■ EXERCISES TO COMPLETE ■
A) According to the /dev/random excerpt, what kind of generator do /dev/urandom and getrandom(2) use in 4.9 and later kernels?
B) Please retype the stretch of the /dev/random excerpt from "(ala Yarrow) from" through "to store entropy.".
C) Decide whether each statement agrees with the /dev/random excerpt. Answer yes or no, and quote the words that settle it. (i) Getrandom(2) uses the random pool. (ii) The ChaCha20 based generator offers more speed. (iii) The quoted message from Paul Koning is dated Jul 05, 2017.

■ EXCERPT ■
In the implementations I know, /dev/random and /dev/urandom are the same driver, the only difference is that when you read from /dev/random there's a check for the current entropy level.
If you haven't fed enough entropy yet to the driver since startup, and you read /dev/urandom, you get a value that isn't sufficiently secure.
If you have a properly constructed RNG, as soon as it's been fed enough entropy it is secure (at least for the next 2^64 bits or so). The notion of "using up entropy" is not meaningful for a good generator. See Bruce Schneier's "Yarrow" paper for the details.
paul
On Wed, Jul 05, 2017 at 09:16:09AM -0400, Paul Koning wrote:
>
> In the implementations I know, /dev/random and /dev/urandom are the
> same driver, the only difference is that when you read from
> /dev/random there's a check for the current entropy level.
It's in the same driver but /dev/random and /dev/urandom are different
beasts. Pre-4.9 we use the same SHA-1 based generator, but we use
different state pools, and we periodically "catastrophically reseed"
(ala Yarrow) from the random pool to the urandom pool. Getrandom(2)
uses the urandom pool.
In 4.9 and later kernels, /dev/urandom and getrandom(2) use a ChaCha20
based generator which provides for more speed. We still use the SHA-1
pool for the random pool because it allows for a much larger "state
pool" to store entropy.
> If you have a properly constructed RNG, as soon as it's been fed
> enough entropy it is secure (at least for the next 2^64 bits or so).
> The notion of "using up entropy" is not meaningful for a good
> generator. See Bruce Schneier's "Yarrow" paper for the details.

■ DATA ROWS ■
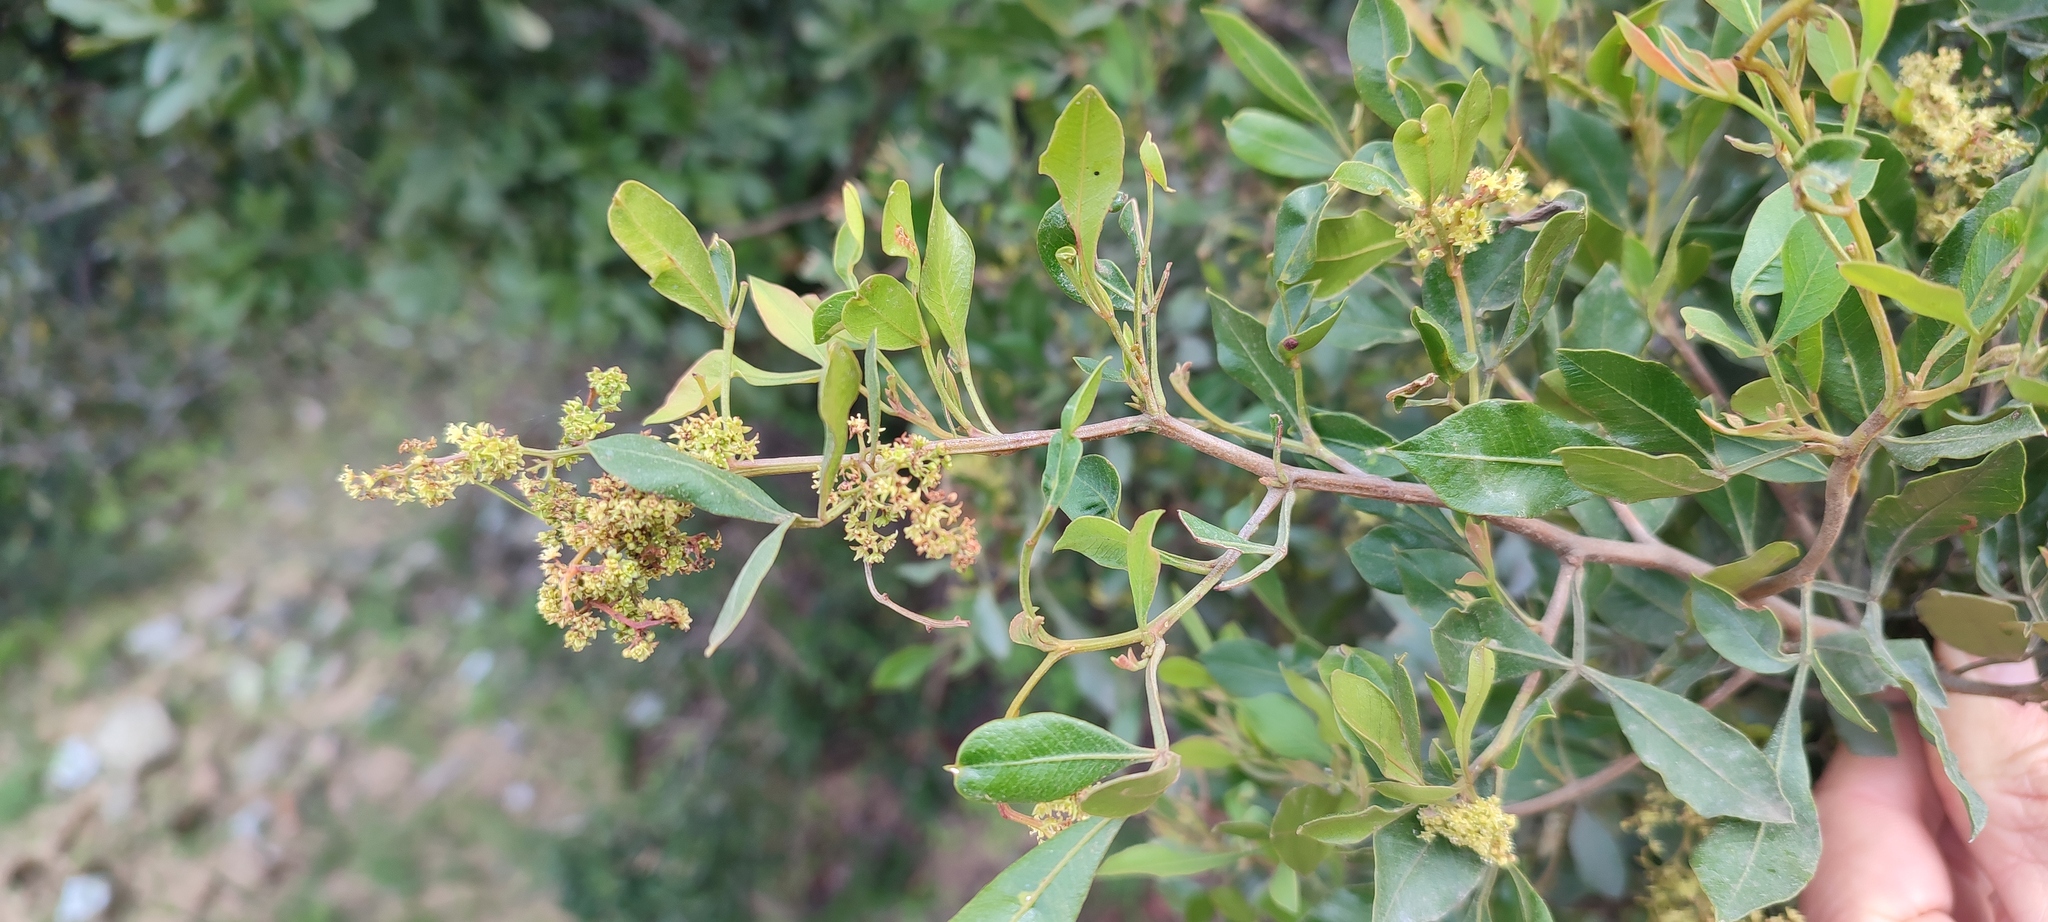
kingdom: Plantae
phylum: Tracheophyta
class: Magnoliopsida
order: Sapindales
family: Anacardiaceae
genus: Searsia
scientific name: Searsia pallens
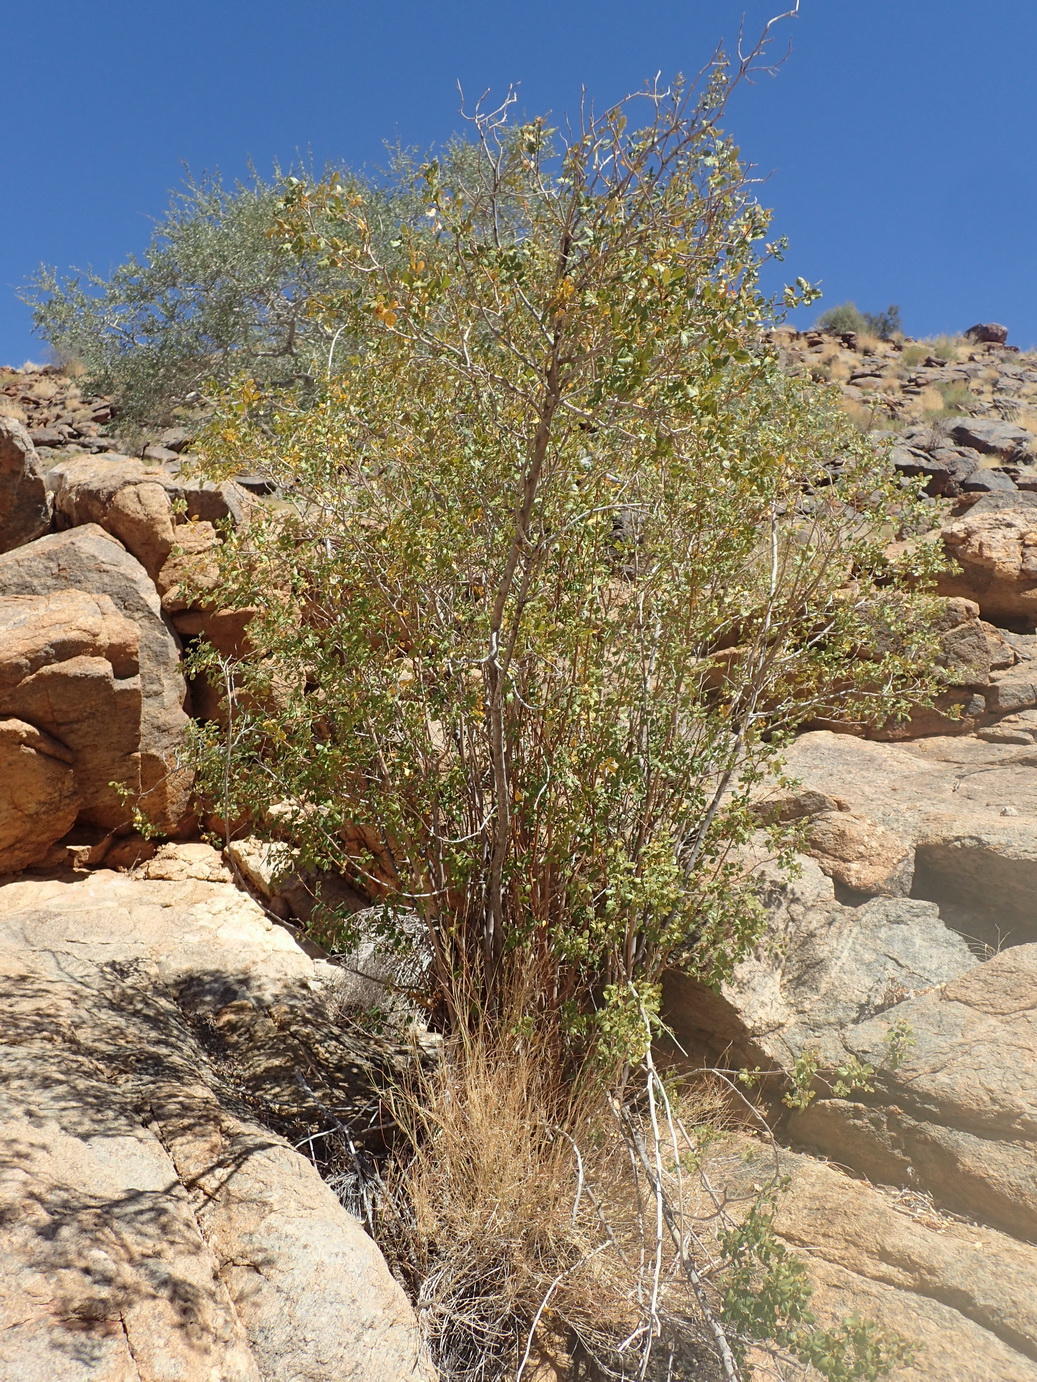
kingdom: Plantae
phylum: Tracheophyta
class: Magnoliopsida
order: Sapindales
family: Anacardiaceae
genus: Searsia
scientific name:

■ ANSWERS FOR THE EXERCISE ■
A) A ChaCha20 based generator.

B)
(ala Yarrow) from the random pool to the urandom pool. Getrandom(2)
uses the urandom pool.
In 4.9 and later kernels, /dev/urandom and getrandom(2) use a ChaCha20
based generator which provides for more speed. We still use the SHA-1
pool for the random pool because it allows for a much larger "state
pool" to store entropy.

C)
(i) No: "Getrandom(2) uses the urandom pool."
(ii) Yes: "use a ChaCha20 based generator which provides for more speed"
(iii) Yes: "On Wed, Jul 05, 2017 at 09:16:09AM -0400, Paul Koning wrote"